=== Directions for this task ===
Transcribe every line of text in the records below word for word, leaving out the pictures.

Dataset records
* * * *

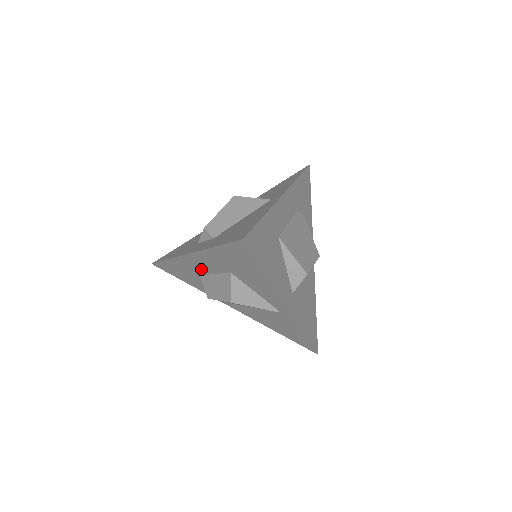
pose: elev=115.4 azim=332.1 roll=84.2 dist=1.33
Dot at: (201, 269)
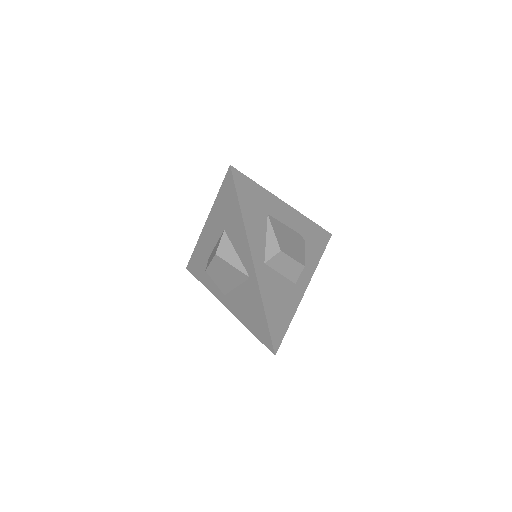
Dot at: (210, 244)
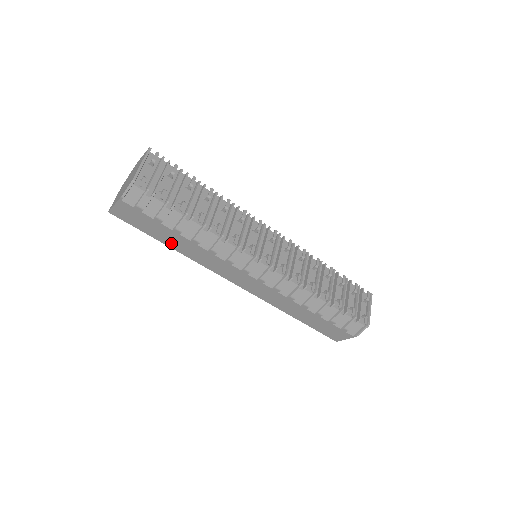
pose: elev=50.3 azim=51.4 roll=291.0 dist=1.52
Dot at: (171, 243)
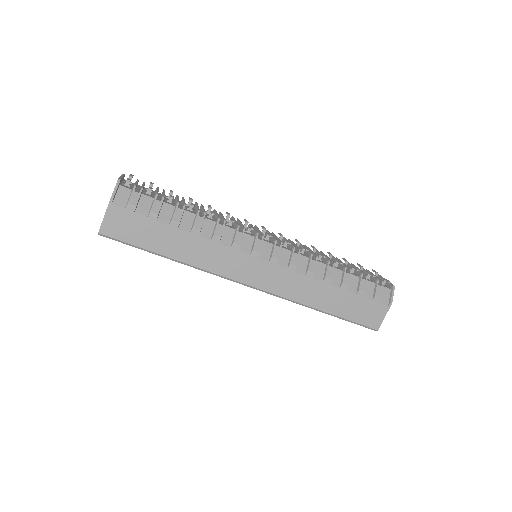
Dot at: (171, 250)
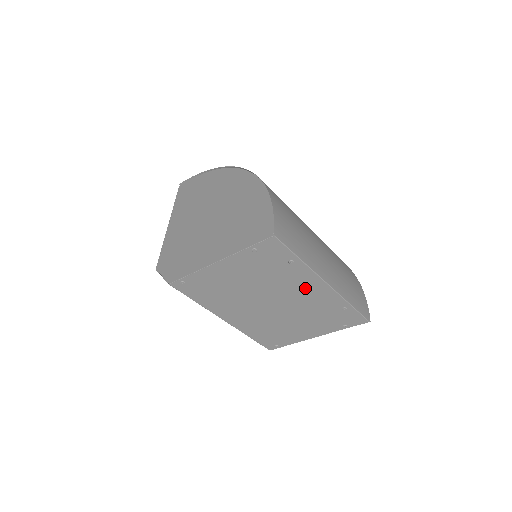
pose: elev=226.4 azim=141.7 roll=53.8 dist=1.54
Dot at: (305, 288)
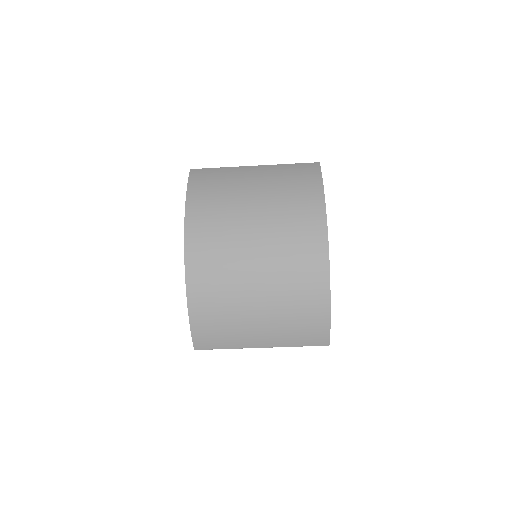
Dot at: occluded
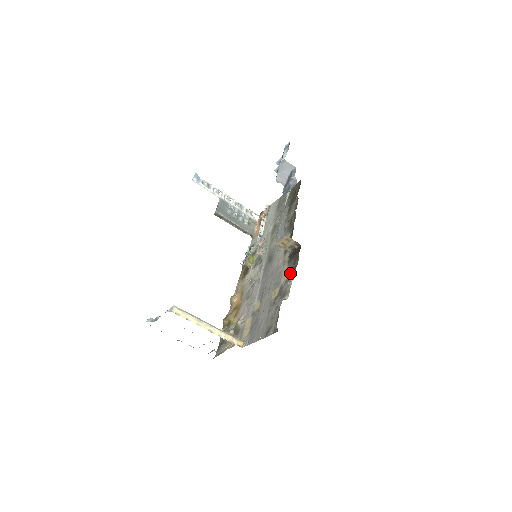
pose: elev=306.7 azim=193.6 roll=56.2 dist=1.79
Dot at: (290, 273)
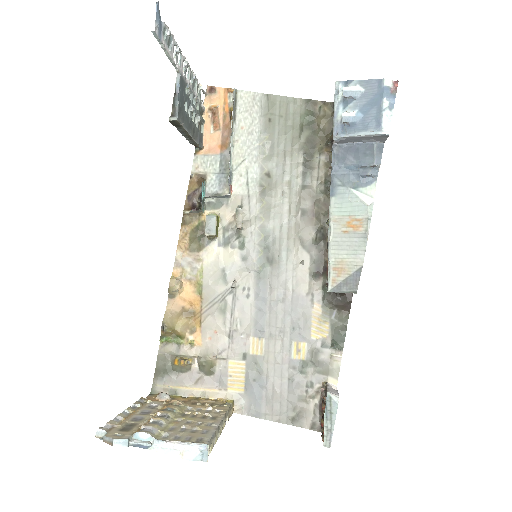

* * * *

=== Answer to this task ===
pose: elev=115.4 azim=332.1 roll=84.2 dist=1.33
Dot at: (201, 269)
Dot at: (210, 244)
pose: elev=50.3 azim=51.4 roll=291.0 dist=1.52
Dot at: (171, 243)
Dot at: (171, 250)
pose: elev=226.4 azim=141.7 roll=53.8 dist=1.54
Dot at: (305, 288)
Dot at: occluded
pose: elev=306.7 azim=193.6 roll=56.2 dist=1.79
Dot at: (290, 273)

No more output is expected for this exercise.